Edit difference data:

▼

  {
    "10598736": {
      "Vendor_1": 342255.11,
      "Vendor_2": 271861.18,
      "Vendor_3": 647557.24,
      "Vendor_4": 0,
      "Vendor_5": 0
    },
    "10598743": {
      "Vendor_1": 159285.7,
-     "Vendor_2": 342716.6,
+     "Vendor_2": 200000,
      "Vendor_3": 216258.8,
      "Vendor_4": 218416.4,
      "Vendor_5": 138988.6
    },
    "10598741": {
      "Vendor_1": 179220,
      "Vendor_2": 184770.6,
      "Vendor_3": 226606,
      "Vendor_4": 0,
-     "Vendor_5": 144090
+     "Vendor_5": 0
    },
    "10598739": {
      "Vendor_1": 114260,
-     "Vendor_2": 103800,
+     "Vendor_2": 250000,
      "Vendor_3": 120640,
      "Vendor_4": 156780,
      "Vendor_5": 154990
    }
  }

▲
▼

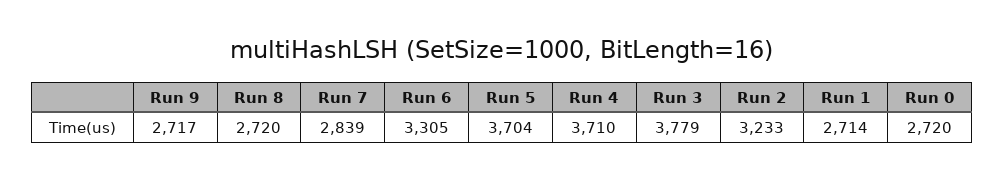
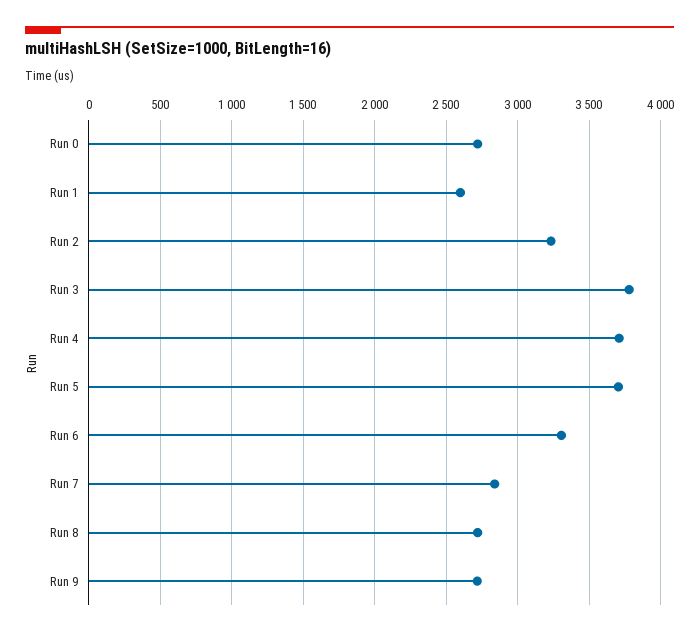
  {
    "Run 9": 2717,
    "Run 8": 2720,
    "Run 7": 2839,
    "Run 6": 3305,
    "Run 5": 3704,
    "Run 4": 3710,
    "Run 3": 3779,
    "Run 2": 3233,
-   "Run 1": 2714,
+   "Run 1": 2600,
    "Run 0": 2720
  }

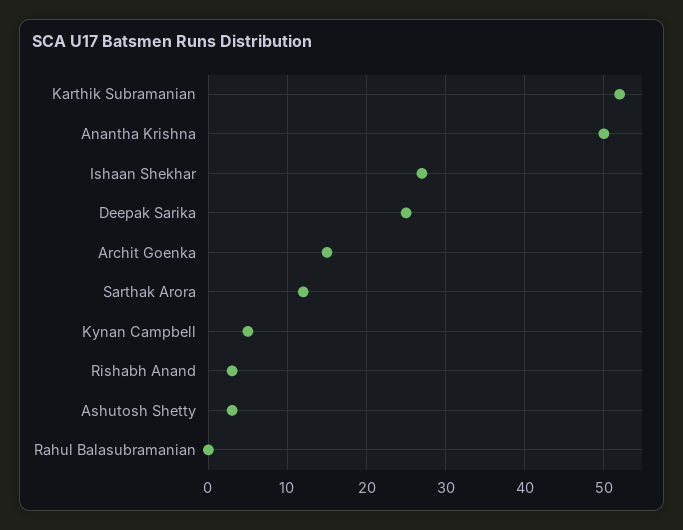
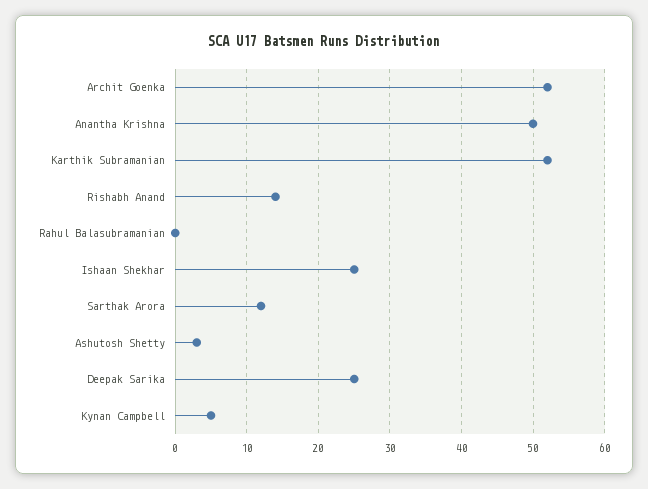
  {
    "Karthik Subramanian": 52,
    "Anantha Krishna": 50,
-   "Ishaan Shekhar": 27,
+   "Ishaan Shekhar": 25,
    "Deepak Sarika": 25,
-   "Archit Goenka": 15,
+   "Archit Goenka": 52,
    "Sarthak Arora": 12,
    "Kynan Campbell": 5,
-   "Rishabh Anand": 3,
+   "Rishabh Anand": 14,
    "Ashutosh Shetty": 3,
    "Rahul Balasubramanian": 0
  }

▲
▼

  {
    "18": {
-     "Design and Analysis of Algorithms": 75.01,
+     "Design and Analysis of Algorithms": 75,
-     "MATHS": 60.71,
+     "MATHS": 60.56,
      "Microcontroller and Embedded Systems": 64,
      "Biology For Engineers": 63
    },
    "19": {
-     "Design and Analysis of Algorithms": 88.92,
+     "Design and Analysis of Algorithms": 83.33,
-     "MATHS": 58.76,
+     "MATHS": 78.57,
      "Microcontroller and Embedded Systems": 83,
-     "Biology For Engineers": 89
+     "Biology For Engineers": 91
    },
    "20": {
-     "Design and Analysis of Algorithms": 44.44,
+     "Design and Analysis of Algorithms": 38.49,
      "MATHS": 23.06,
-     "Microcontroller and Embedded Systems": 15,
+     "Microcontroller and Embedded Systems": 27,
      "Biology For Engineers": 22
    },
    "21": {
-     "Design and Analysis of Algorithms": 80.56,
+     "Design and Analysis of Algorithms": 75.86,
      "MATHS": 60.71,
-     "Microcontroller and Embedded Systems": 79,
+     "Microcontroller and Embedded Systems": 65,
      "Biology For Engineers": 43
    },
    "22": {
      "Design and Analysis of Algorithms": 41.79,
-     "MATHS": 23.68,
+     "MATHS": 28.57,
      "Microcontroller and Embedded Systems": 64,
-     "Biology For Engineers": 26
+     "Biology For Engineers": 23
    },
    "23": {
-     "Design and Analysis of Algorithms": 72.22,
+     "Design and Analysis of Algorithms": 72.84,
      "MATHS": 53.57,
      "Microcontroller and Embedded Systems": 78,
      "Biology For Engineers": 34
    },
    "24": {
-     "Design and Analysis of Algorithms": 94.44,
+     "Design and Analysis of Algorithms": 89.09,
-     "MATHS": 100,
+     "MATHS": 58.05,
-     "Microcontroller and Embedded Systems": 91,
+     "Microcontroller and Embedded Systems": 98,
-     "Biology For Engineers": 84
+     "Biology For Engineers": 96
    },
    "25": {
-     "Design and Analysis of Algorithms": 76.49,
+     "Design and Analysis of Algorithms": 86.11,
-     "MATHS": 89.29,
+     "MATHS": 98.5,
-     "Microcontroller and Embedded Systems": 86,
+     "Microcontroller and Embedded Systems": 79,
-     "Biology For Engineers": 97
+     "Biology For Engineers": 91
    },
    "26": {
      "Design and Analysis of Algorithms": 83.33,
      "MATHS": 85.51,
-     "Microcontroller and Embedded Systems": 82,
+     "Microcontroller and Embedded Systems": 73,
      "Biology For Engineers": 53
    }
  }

▲

Work required:
Check each line above for the word "Shekhar" and copy every line that has it.

Problem solution:
-   "Ishaan Shekhar": 27,
+   "Ishaan Shekhar": 25,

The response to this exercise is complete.